*** Opening of Task material ***

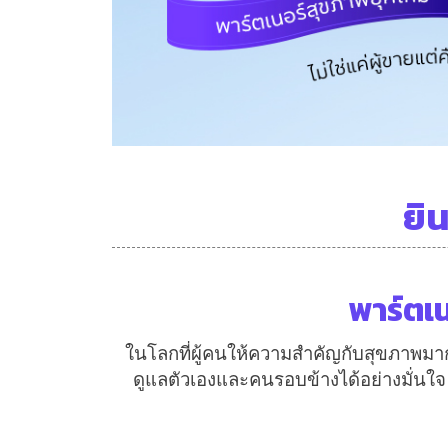
ยิ
พาร์ตเน
ในโลกที่ผู้คนให้ความสำคัญกับสุขภาพมาก
ดูแลตัวเองและคนรอบข้างได้อย่างมั่นใจ 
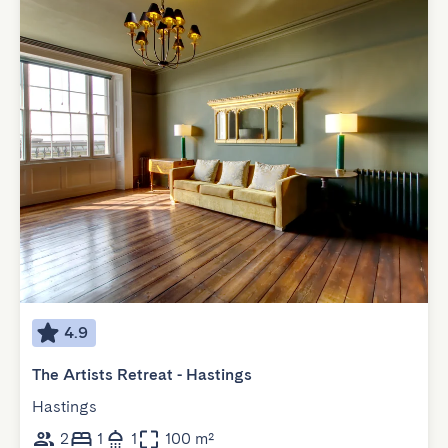
4.9
The Artists Retreat - Hastings
Hastings
2
1
1
100 m²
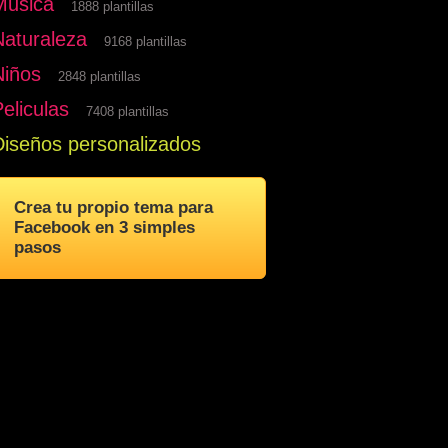
Musica
1888 plantillas
Naturaleza
9168 plantillas
Niños
2848 plantillas
eliculas
7408 plantillas
Diseños personalizados
Crea tu propio tema para
Facebook en 3 simples
pasos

*** Close of Task material ***

__How to complete this task__
Every line in the listing that holds "Hastings" belongs in the answer.

__Solution to this task__
The Artists Retreat - Hastings
Hastings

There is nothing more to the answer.